CHAMPAIGN, Ill. - President Barack Obama's pledge to make his presidency the most open and accountable administration in history could come true if his administration embraces open data formats to make government information accessible to all, says a University of Illinois expert in information science.
According to Michael Twidale, a professor in the Graduate School of Library and Information Science, Obama's commitment to making more government data available to the public through the Internet than his predecessors is a "progression of the great experiment of American democracy."
"With the Freedom of Information Act, you request information in writing, and people will physically go and look up it up, copy all the relevant information, and then mail it to you," Twidale said. "That's definitely better than nothing, but creating a 'Google for government' by putting all non-secret government data online so anyone can search for what they're looking for is a much faster and more efficient solution."
For the purposes of democracy, by increasing not only the amount of information that's available but also rendering it available at any hour of the day, any day of the week, the effect on government accountability will be considerable, Twidale said, because the governed will now "be able to kick up a fuss earlier rather than later."

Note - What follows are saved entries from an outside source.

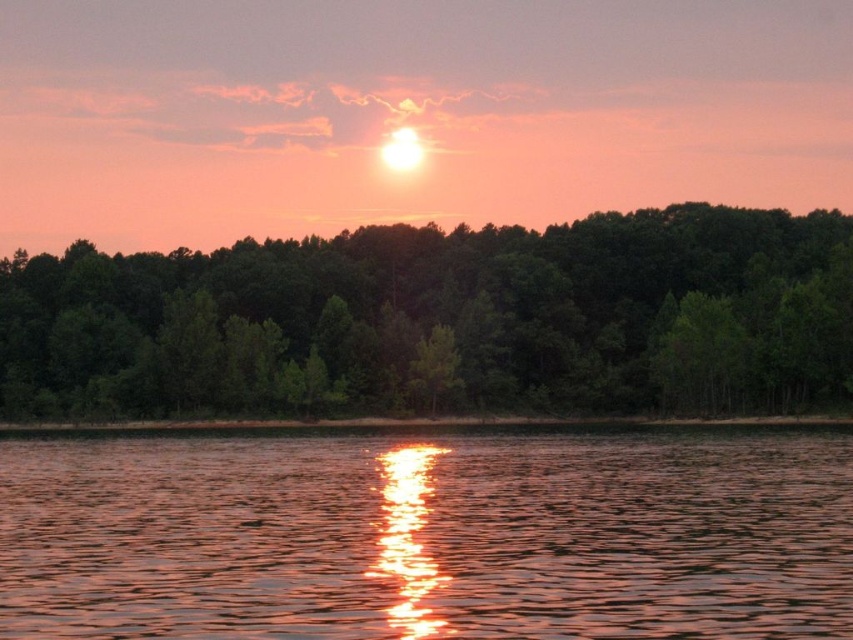
Question: Does glistening water at center have a greater width compared to green matte trees at center?

Choices:
 (A) no
 (B) yes

Answer: (A)

Question: Does glistening water at center have a larger size compared to green matte trees at center?

Choices:
 (A) yes
 (B) no

Answer: (B)

Question: Is glistening water at center to the right of green matte trees at center from the viewer's perspective?

Choices:
 (A) yes
 (B) no

Answer: (A)

Question: Which object appears farthest from the camera in this image?

Choices:
 (A) glistening water at center
 (B) green matte trees at center

Answer: (B)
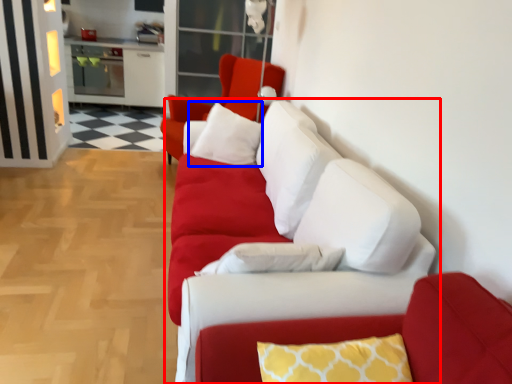
Question: Which object appears farthest to the camera in this image, studio couch (highlighted by a red box) or pillow (highlighted by a blue box)?

Choices:
 (A) studio couch
 (B) pillow

Answer: (B)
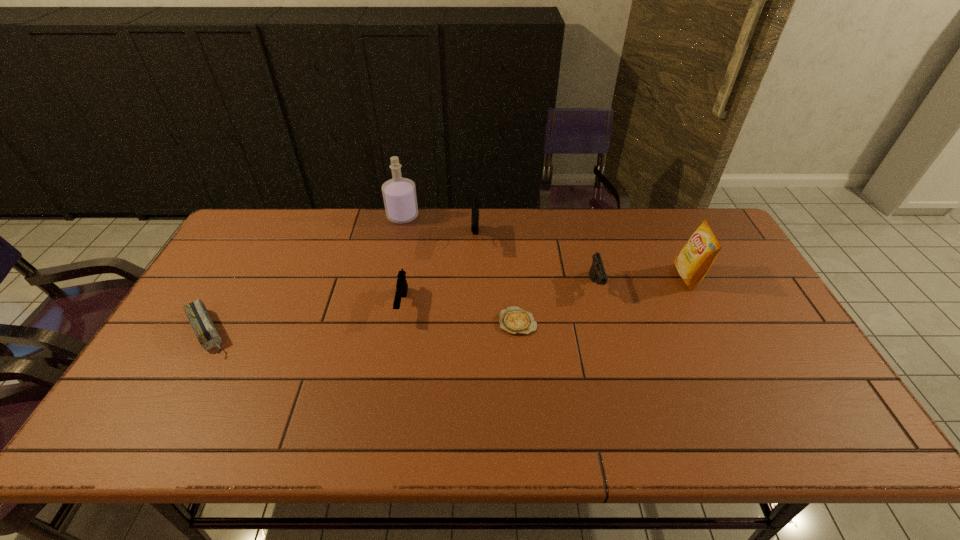
At what (x,y) coordinates should I click in order to perform the action: click on object that ranks as the fifth closest to the tallest object. Please return your answer as a coordinate pair (x, y). The height and width of the screenshot is (540, 960). Looking at the image, I should click on (597, 273).

Identify which pistol is the second closest to the sixth object from left to right. Please provide its 2D coordinates. Your answer should be formatted as a tuple, i.e. [(x, y)], where the tuple contains the x and y coordinates of a point satisfying the conditions above.

[(401, 287)]

Select which pistol appears as the second closest to the sixth object from left to right. Please provide its 2D coordinates. Your answer should be formatted as a tuple, i.e. [(x, y)], where the tuple contains the x and y coordinates of a point satisfying the conditions above.

[(401, 287)]

At what (x,y) coordinates should I click in order to perform the action: click on vacant space that satisfies the following two spatial constraints: 1. on the back side of the shortest object; 2. on the right side of the leftmost object. Please return your answer as a coordinate pair (x, y). The image size is (960, 540). Looking at the image, I should click on (213, 322).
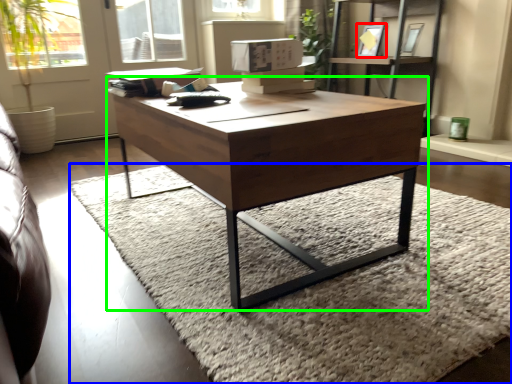
Question: Which object is the closest to the picture frame (highlighted by a red box)? Choose among these: mat (highlighted by a blue box) or coffee table (highlighted by a green box).

Choices:
 (A) mat
 (B) coffee table

Answer: (A)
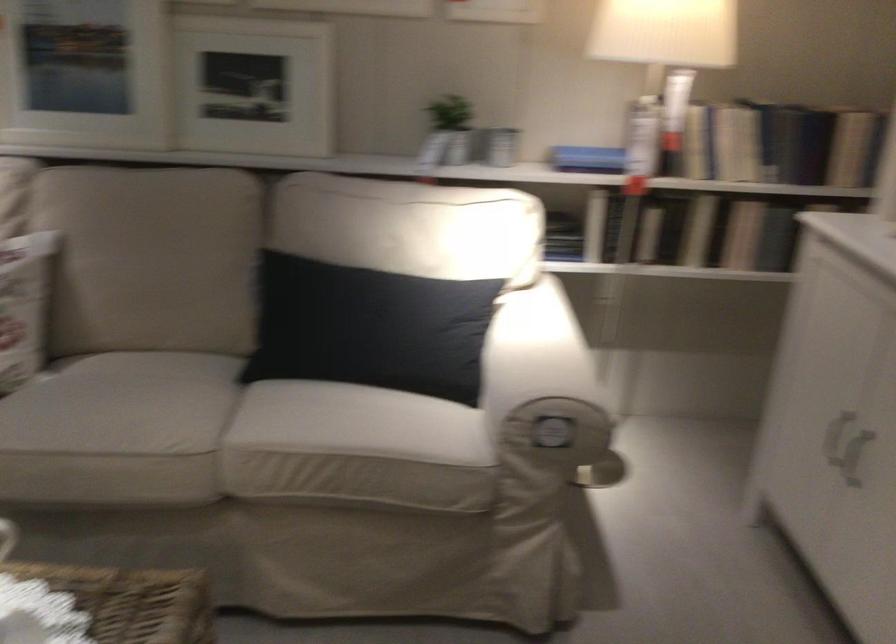
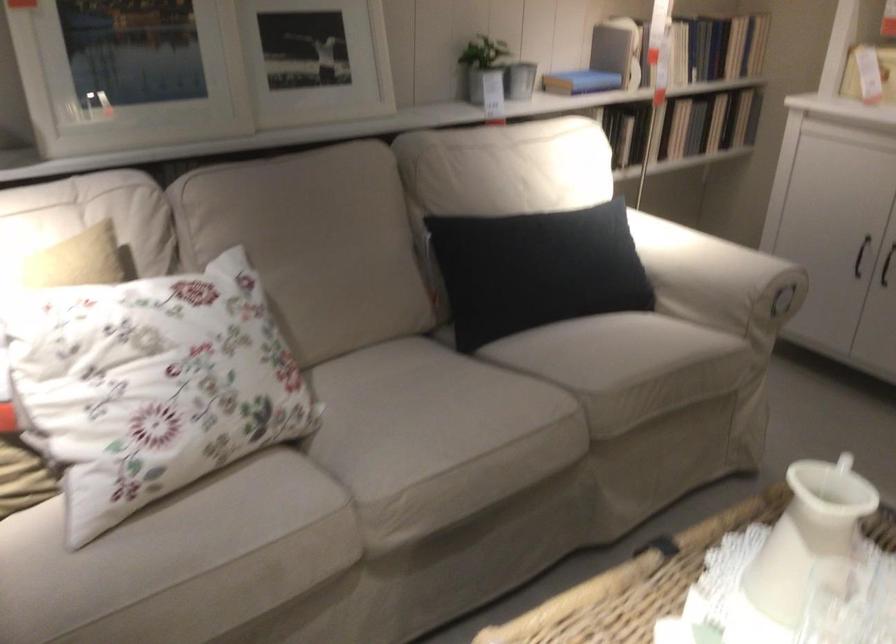
Locate, in the second image, the point that corresponds to pixel 574 156 in the first image.

(580, 82)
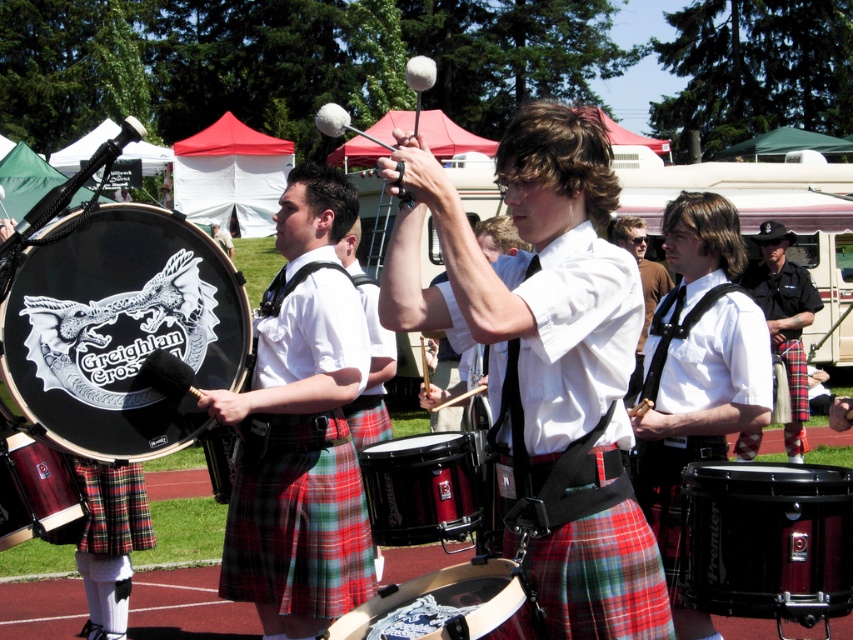
You are a photographer standing at the edge of the performance area. You need to capture a closeup shot of both the red plaid kilt at center and the matte black drum at center in the same frame. Can you position yourself so that both are visible without moving either object? Explain your reasoning.

The red plaid kilt at center and matte black drum at center are 1.31 meters apart from each other. Since the photographer can adjust their position and angle to frame both objects within the camera view, it is possible to capture both in the same shot without moving the objects.

You are a photographer trying to capture the shiny silver drum at center and the black leather hat at upper right in a single shot. Based on their positions, which object should you focus on first to ensure both are in frame?

The shiny silver drum at center is located below the black leather hat at upper right. To capture both in a single shot, focus on the black leather hat at upper right first, as it is positioned higher up, and adjust the camera angle downward to include the shiny silver drum at center below it.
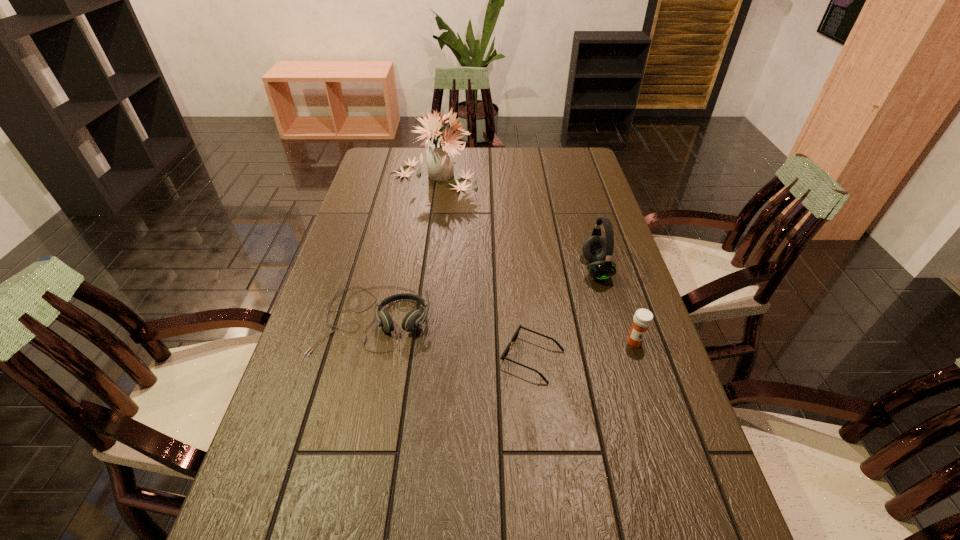
This screenshot has width=960, height=540. Identify the location of free space between the sunglasses and the medicine. (584, 350).

Image resolution: width=960 pixels, height=540 pixels. In order to click on blank region between the farthest object and the third shortest object in this screenshot , I will do `click(534, 260)`.

Where is `free space between the shorter headset and the sunglasses`? This screenshot has height=540, width=960. free space between the shorter headset and the sunglasses is located at coordinates (453, 339).

This screenshot has height=540, width=960. Find the location of `free space that is in between the shorter headset and the taller headset`. free space that is in between the shorter headset and the taller headset is located at coordinates (485, 294).

Where is `free spot between the third object from right to left and the taller headset`? free spot between the third object from right to left and the taller headset is located at coordinates (564, 314).

Find the location of `vacant region between the bouquet and the second tallest object`. vacant region between the bouquet and the second tallest object is located at coordinates [515, 223].

Choose which object is the nearest neighbor to the second shortest object. Please provide its 2D coordinates. Your answer should be formatted as a tuple, i.e. [(x, y)], where the tuple contains the x and y coordinates of a point satisfying the conditions above.

[(515, 336)]

Identify the location of object that is the closest one to the third tallest object. Image resolution: width=960 pixels, height=540 pixels. (515, 336).

Image resolution: width=960 pixels, height=540 pixels. I want to click on vacant space that satisfies the following two spatial constraints: 1. on the ear cups of the fourth shortest object; 2. on the outer surface of the left headset, so click(x=611, y=319).

Identify the location of free space that satisfies the following two spatial constraints: 1. on the ear cups of the taller headset; 2. on the outer surface of the left headset. The width and height of the screenshot is (960, 540). (611, 319).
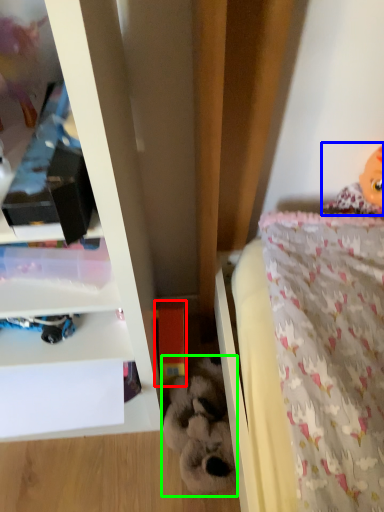
Question: Based on their relative distances, which object is farther from toy (highlighted by a red box)? Choose from doll (highlighted by a blue box) and toy (highlighted by a green box).

Choices:
 (A) doll
 (B) toy

Answer: (A)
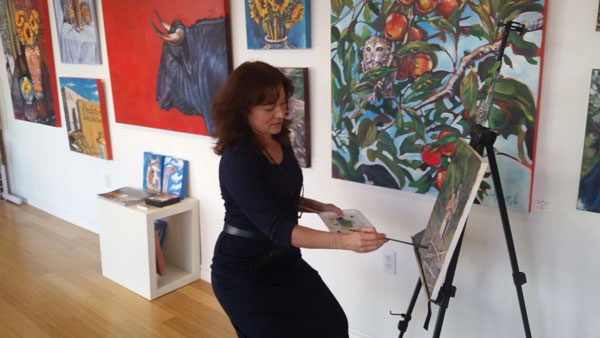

"For example, when government contracts and bidding processes are made available for download with just a few clicks of a mouse, you get more eyeballs looking at these documents, which will lead to someone noticing earlier when things look fishy, which also means something that looks untoward gets kicked up to the mainstream media a lot earlier," Twidale said.
"If you have a free press, the truth eventually comes out, but it can be years after the fact, when it's invariably too late to fix."
One of the simplest and most cost-effective ways that the Obama administration can increase "openness" in government, Twidale said, is to publish all official data and documents in open, machine-readable file formats.
An open file format, Twidale said, is one whose specifications is public and fully documented, and has no patent or copyright restrictions limiting its use. Proprietary file formats, on the other hand, are usually controlled and defined by private commercial interests and are often unreadable to users who don't have the correct operating system or software.
Historically, both business and government have chosen proprietary software and proprietary file formats created by corporations over their open source equivalents (think Microsoft Office versus OpenOffice, for example) for market-based reasons: Corporate behemoths and their wares are seen as ubiquitous and too big to fail, and if bought in bulk, "it's going to be something where the company is invested in that partnership as well," he said.
But for the purposes of public access to data, "you don't want to be in a situation where the people have to keep paying money simply to have access to data that's rightfully theirs," Twidale said.
That's why some European governments are already starting to use open file formats - not just because it's potentially more reliable and the cost of ownership may be lower, but for many of them, "it's also an ideological battle in that they want the data to be in a free format so that all citizens can have access to it," Twidale said.
Issues of security and national pride can also ratchet up the political pressure for foreign countries to consider open formats, Twidale said.
"Imagine if the U.S. stored its data in software formats controlled by a German or a Chinese company, so that Americans had to buy software from Germany or China in order to access their own data," Twidale said. "We're fortunate that most major software companies are based in the United States, so we don't have to worry about that issue. But things can change fast in the software industry, through foreign takeovers or innovative overseas startups exploding into the market."
An added benefit to saving information in an open, machine-readable format is that it allows anyone with a little bit of programming acumen to create so-called Web "mashups," where raw data from two or more sources are combined, processed and then visualized using various freely available online services and applications such as Google Maps to create a single integrated Web application.
Twidale cites Chicago Crime, the precursor to the EveryBlock suite of Web sites, as such an example.
"Chicago Crime is a classic mashup that takes raw data - in this case, crime reports - and combines it with Google Maps to give the data a more powerful visual presentation," Twidale said. "But you could also plug in other sources of data, as the EveryBlock sites do, to create a better picture of what's going on."
When information is freely available in an electronic form, people can "discover it, talk about it, process and analyze it," Twidale said.
"With more sophisticated mashups, you could also say, 'What correlates with crime? Is there surprisingly less crime in certain areas, and why?' There's a potential not just to visualize data, but to combine that data with other data to learn more about the fundamental causes of societal problems, and lead us to theorize about how we might improve the world."
If people have free, unfettered access to data, "they can combine it with other data in new ways that we've never even thought of, which can lead to new innovations and whole new kinds of industries," Twidale said.
"This can lead to new representations and even new uses for the data. And with some of those innovative ideas, the government may say, 'Hey, we really want to adopt that.' So they'll not just be outsourcing information, they'll be outsourcing innovation as well. We've seen this in the corporate sector, but not as much in government."